Netanyahu’s assault on the UN followed the release of a report by the UN Office for the Coordination of Humanitarian Affairs (OCHA), which highlighted significant and dangerous obstacles confronting humanitarian efforts. These include direct threats to aid workers, unsafe or restricted roads, and the repeated delay or denial of aid convoys—factors that waste precious time and resources while obstructing urgent relief operations.
OCHA also called for allowing more essential private-sector goods into Gaza, stressing that humanitarian assistance alone cannot sustain a population of over two million. In a pointed statement, UNRWA’s Head of Communications asked: “Why are we using airdrops when we could be sending hundreds of trucks across the border?” She emphasized that land-based aid delivery is faster, easier, more cost-effective, and significantly safer. She warned that airdrops alone will not prevent the worsening famine, especially while thousands of aid trucks remain stalled, awaiting Israeli authorization to enter the Strip.
Despite the Zionist regime’s media spin and staged imagery, the numbers on the ground starkly contradict its claims. Since October 7, 2023, over 59,921 Palestinians have been killed—among them thousands of women and children—and more than 145,233 have been injured. From March 18, 2025, to the present, 8,755 additional Palestinians have been martyred, and more than 33,192 wounded.
Famine has become a deliberate tool of death: 147 people have died from malnutrition and food scarcity so far, including 88 children, amid the near-total collapse of Gaza’s healthcare infrastructure.
Field reports and humanitarian organizations unanimously agree that meeting Gaza’s basic survival needs requires the immediate delivery of at least 500,000 bags of flour and no fewer than 600 aid trucks daily, loaded with food, baby formula, medicine, and fuel essential to operate hospitals, water facilities, and sewage systems.
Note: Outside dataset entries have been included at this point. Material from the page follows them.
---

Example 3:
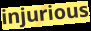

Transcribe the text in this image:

injurious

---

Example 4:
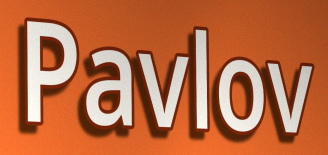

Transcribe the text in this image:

Pavlov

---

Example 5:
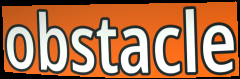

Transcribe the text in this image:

Yet, the occupation continues to block the entry of cooking gas—which has been completely halted since March 2—and maintains severe restrictions on merchants, preventing the flow of vital goods into the enclave.
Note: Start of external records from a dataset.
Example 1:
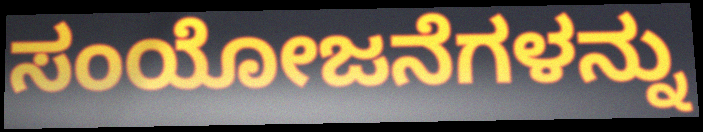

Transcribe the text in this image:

ಸಂಯೋಜನೆಗಳನ್ನು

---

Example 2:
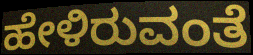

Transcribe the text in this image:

ಹೇಳಿರುವಂತೆ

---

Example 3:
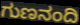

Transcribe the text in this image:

ಗುಣನಂದಿ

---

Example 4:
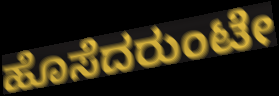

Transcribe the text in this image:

ಹೊಸೆದರುಂಟೇ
Saving Gaza does not require high-profile airdrop stunts or superficial deals—it demands genuine pressure that compels the occupation to open the crossings unconditionally, allow the entry of thousands of stalled aid trucks, ensure the supply of fuel and medical equipment, and halt the aggression immediately to enable rescue and civil defense teams to reach victims trapped beneath rubble and scattered in the streets.
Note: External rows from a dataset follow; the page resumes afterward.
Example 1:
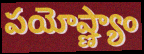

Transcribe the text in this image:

పయోష్ణ్యాం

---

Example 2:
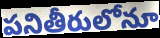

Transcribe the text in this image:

పనితీరులోనూ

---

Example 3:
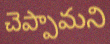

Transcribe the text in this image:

చెప్పామని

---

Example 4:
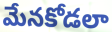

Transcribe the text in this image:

మేనకోడలా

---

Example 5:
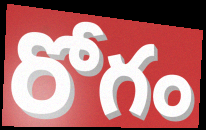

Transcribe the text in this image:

రోగం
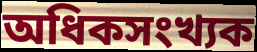
অধিকসংখ্যক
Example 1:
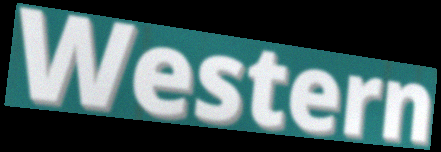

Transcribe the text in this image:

Western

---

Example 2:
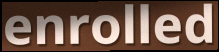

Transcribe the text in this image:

enrolled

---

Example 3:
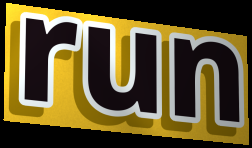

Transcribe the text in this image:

run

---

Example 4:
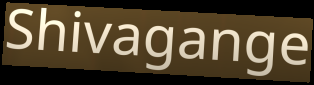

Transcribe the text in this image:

Shivagange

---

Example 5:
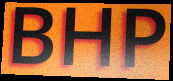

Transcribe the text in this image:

BHP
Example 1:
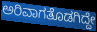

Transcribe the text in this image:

ಅರಿವಾಗತೊಡಗಿದ್ದೇ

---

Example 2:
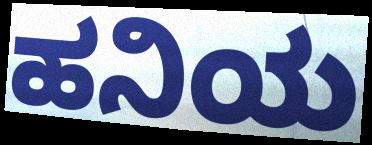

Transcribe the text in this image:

ಹನಿಯ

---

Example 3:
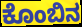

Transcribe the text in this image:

ಕೊಂಬಿನ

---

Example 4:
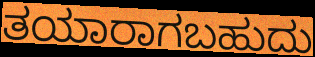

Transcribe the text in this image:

ತಯಾರಾಗಬಹುದು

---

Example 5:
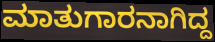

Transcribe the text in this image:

ಮಾತುಗಾರನಾಗಿದ್ದ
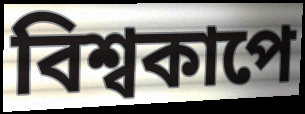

Media spectacles will not save lives; they simply buy the occupation more time to prolong the siege and extinguish what little life remains in Gaza. What Gaza needs today is not flour bombs dropped from the sky, but open land corridors, unrestricted truck entry, and fuel to bring hospitals and water systems back to life. Every day of delay means more people dying from hunger and disease, after the world failed to protect them from bombs.
Rescuing Gaza’s women, children, the sick, and the starving is not a matter of charity—it is a moral and humanitarian imperative that cannot be compromised. The occupation must not be allowed to kill Gaza’s people twice: once through bombs, and again through starvation cloaked in the false label of “humanitarian aid.”